(Document structure recognition data)
******
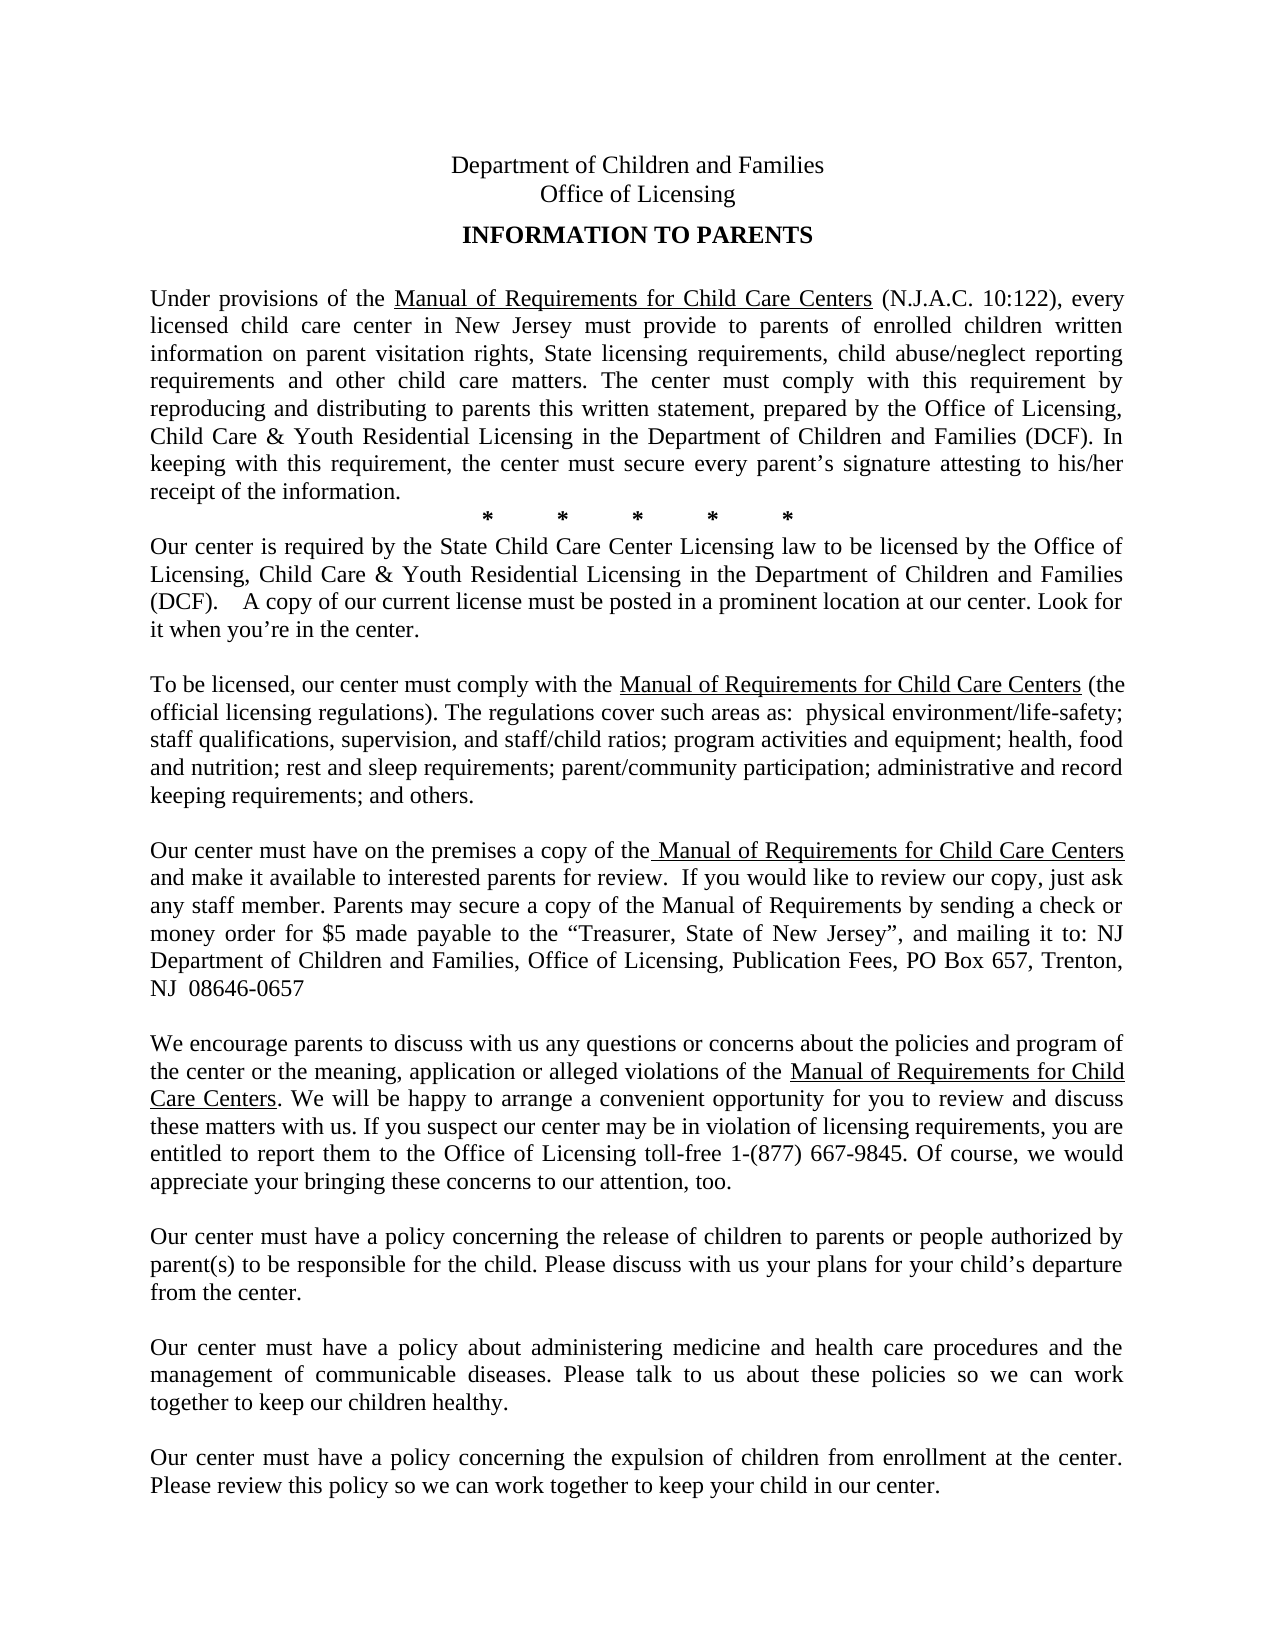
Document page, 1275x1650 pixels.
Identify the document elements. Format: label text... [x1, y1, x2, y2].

subtitle INFORMATION TO PARENTS [150, 220, 1125, 249]
text Our center must have a policy about administering medicine and health care procedures and the management of communicable diseases. Please talk to us about these policies so we can work together to keep our children healthy. [150, 1333, 1125, 1416]
text Department of Children and Families [150, 150, 1125, 179]
text Our center must have on the premises a copy of the Manual of Requirements for Child Care Centers and make it available to interested parents for review. If you would like to review our copy, just ask any staff member. Parents may secure a copy of the Manual of Requirements by sending a check or money order for $5 made payable to the “Treasurer, State of New Jersey”, and mailing it to: NJ Department of Children and Families, Office of Licensing, Publication Fees, PO Box 657, Trenton, NJ 08646-0657 [150, 836, 1125, 1001]
text Office of Licensing [150, 179, 1125, 207]
text Our center must have a policy concerning the release of children to parents or people authorized by parent(s) to be responsible for the child. Please discuss with us your plans for your child’s departure from the center. [150, 1222, 1125, 1305]
text Our center must have a policy concerning the expulsion of children from enrollment at the center. Please review this policy so we can work together to keep your child in our center. [150, 1443, 1125, 1498]
text Under provisions of the Manual of Requirements for Child Care Centers (N.J.A.C. 10:122), every licensed child care center in New Jersey must provide to parents of enrolled children written information on parent visitation rights, State licensing requirements, child abuse/neglect reporting requirements and other child care matters. The center must comply with this requirement by reproducing and distributing to parents this written statement, prepared by the Office of Licensing, Child Care & Youth Residential Licensing in the Department of Children and Families (DCF). In keeping with this requirement, the center must secure every parent’s signature attesting to his/her receipt of the information. [150, 284, 1125, 504]
text Our center is required by the State Child Care Center Licensing law to be licensed by the Office of Licensing, Child Care & Youth Residential Licensing in the Department of Children and Families (DCF). A copy of our current license must be posted in a prominent location at our center. Look for it when you’re in the center. [150, 532, 1125, 643]
text To be licensed, our center must comply with the Manual of Requirements for Child Care Centers (the official licensing regulations). The regulations cover such areas as: physical environment/life-safety; staff qualifications, supervision, and staff/child ratios; program activities and equipment; health, food and nutrition; rest and sleep requirements; parent/community participation; administrative and record keeping requirements; and others. [150, 670, 1125, 808]
text * * * * * [150, 504, 1125, 532]
text We encourage parents to discuss with us any questions or concerns about the policies and program of the center or the meaning, application or alleged violations of the Manual of Requirements for Child Care Centers. We will be happy to arrange a convenient opportunity for you to review and discuss these matters with us. If you suspect our center may be in violation of licensing requirements, you are entitled to report them to the Office of Licensing toll-free 1-(877) 667-9845. Of course, we would appreciate your bringing these concerns to our attention, too. [150, 1029, 1125, 1195]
******
# YOUR OBJECTIVE
If a line in the records above contains the word "from", copy it.

# WRITTEN SOLUTION
text Our center must have a policy concerning the release of children to parents or people authorized by parent(s) to be responsible for the child. Please discuss with us your plans for your child’s departure from the center. [150, 1222, 1125, 1305]
text Our center must have a policy concerning the expulsion of children from enrollment at the center. Please review this policy so we can work together to keep your child in our center. [150, 1443, 1125, 1498]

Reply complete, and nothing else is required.